TL;DR

I created "reference implementation" based on my recent post on How to design better APIs. I tried my best to practically implement all tips mentioned in the article. It's built with Next.js. Check it out here.

Walk-through Video

Preface

On March 3rd 2022, I published an article on How to design better APIs on my Hashnode blog. For some reason, it got quite popular — by the time of writing this, it has over 325 reactions, 34 comments (including my answers) and 112k+ views. It even made it to the front page of Hacker News on March 12th, which is kind of a big deal for me.

What I’m even more happy about, however, is that so many people reached out to me, said that the post was helpful and that it really provided value to them. I appreciate that a lot and I’ll do my best to continue creating useful content in the future, so thank you for reading this. 🙂

Since the tips mentioned in the post were meant to be „language-agnostic“, a couple of folks also asked if there is a project where they can look up an actual real-world implementation. That’s when I thought it would be a nice idea to complement the blog post with an actual project where most of the tips are applied in practice. So here it is! The API is, of course, overly simplistic (no database, no real authentication), but you should get an idea of all the concepts.

How does it work?

The project is built with Next.js API Routes and TypeScript. I created one /users resource and tried to compress all 15 tips (including pagination, error handling, ...) into a few routes. You can have a look at the repository and the entire source code on my GitHub account. Clone it here. If you have any questions, just shoot me a DM on Twitter. I'm always happy to help and discuss.

The project is basically structured like this:

• pages/api/v1* — The API
• models/* — Request and response types
• services/* — Fake data services

In order to keep everything focused on the API itself, I didn't use a real database. Instead, I "faked" the data access logic and used services that return test data.

Following, I will repeat the original blog post's tips and add detailed information on how they're implemented. You can click most of the headers and jump right into the code on GitHub.

There is also a Postman collection checked into the project, where you can play with all API routes.

1. Be consistent

I use the same naming conventions, resource names, HTTP methods and status codes across the entire project.

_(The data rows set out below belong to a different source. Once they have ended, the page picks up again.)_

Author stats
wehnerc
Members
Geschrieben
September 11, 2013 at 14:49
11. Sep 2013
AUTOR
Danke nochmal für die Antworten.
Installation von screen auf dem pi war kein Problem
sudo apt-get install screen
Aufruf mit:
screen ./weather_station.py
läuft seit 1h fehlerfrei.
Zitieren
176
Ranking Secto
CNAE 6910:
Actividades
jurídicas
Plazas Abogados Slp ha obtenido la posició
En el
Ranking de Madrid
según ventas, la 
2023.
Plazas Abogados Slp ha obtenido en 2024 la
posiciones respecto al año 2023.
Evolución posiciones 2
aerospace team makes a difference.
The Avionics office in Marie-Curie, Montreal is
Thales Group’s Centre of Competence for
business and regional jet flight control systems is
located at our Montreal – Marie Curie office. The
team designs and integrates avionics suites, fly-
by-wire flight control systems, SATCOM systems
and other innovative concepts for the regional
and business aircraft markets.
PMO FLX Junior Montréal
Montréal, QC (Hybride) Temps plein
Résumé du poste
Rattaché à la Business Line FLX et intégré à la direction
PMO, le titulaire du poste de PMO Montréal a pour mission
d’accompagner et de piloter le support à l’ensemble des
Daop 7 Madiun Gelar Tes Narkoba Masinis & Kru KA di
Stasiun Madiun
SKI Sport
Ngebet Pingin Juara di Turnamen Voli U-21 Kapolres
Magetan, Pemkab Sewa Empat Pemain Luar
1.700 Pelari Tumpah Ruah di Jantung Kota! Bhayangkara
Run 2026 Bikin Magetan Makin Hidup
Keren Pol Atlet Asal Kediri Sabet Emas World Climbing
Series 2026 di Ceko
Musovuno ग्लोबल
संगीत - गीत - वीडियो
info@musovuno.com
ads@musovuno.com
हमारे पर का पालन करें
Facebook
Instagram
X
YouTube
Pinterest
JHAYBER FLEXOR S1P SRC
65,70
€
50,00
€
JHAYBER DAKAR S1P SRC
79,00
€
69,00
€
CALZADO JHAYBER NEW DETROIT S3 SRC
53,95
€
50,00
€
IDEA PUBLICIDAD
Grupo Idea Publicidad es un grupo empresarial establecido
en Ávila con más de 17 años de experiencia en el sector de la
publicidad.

• snake_case naming in requests and responses
• POST for creating
• GET for reading
• PATCH for updating
• DELETE for deleting
• 200 for success
• 201 for creation
• 400 for client errors
• 401 for unauthorized
• 404 for not found
• 405 for method not allowed

2. Use ISO 8601 UTC dates

I use ISO 8601 UTC dates (more precisely, the specific RFC 3339 format, providing date and time).

  const now = new Date()
  return {
    id,
    name,
    email,
    created_at: now.toISOString(),
    modified_at: now.toISOString()
  }

3. Make an exception for public endpoints

I added a middleware that requires an API key to be present for each API route.

import { NextResponse, NextRequest } from 'next/server'
import { unauthorized } from 'models/error'

export async function middleware(req: NextRequest, res: NextResponse) {
  const { pathname } = req.nextUrl

  if (pathname.startsWith('/api') && !req.headers.get('Api-Key')) {
    return new Response(JSON.stringify(unauthorized), {
      status: 401, headers: {
        'Content-Type': 'application/json'
      }
    })
  }

  return NextResponse.next()
}

4. Provide a health check endpoint

I added a GET /api/v1/status endpoint that always returns 200.

export default function handler(req: NextApiRequest, res: NextApiResponse) {
  // GET /api/v1/status
  if (req.method === 'GET') {
    res.status(200).end()
  }

  res.status(405).end()
}

5. Version the API

All API routes live inside the v1 folder, which automatically adds the /v1 version to every resource within that folder. I also added a /v2 version of the status endpoint to give you an idea on how another version would look like.

6. Accept API key authentication

The middleware is used to determine the presence of an Api-Key HTTP header which could then be used to fetch an account with the given API key from the database. In our case, we only check whether this header is provided, otherwise the API will return a 401.

7. Use reasonable HTTP status codes

I'm using a very small set of HTTP status codes (200, 201, 400, 401, 404, 405). See #1 for details.

8. Use reasonable HTTP methods

I'm using a very small set of HTTP methods (POST, GET, PATCH, DELETE). See #1 for details.

9. Use self-explanatory, simple names

All endpoints and names are self-explanatory.

• POST /users
• GET /users
• GET /users/{id}
• PATCH /users/{id}
• DELETE /users/{id}

10. Use standardized error responses

I added an error response type that is always used when something wrong happens (4xx).

export type Error = {
  code: string
  message: string
}

11. Return created resources upon POST

After a resource is created, the most recent "snapshot" of that object is returned from the API.

12. Prefer PATCH over PUT

I don't use any PUT requests. Updates are always designed around PATCH.

13. Be as specific as possible

All endpoints are limited to the essentials and don't do anything unexpected.

14. Use pagination

I added a Paged type that wraps GET requests into a standardized paginated response.

15. Allow expanding resources

It's possible to load orders when fetching users using the expand query parameter.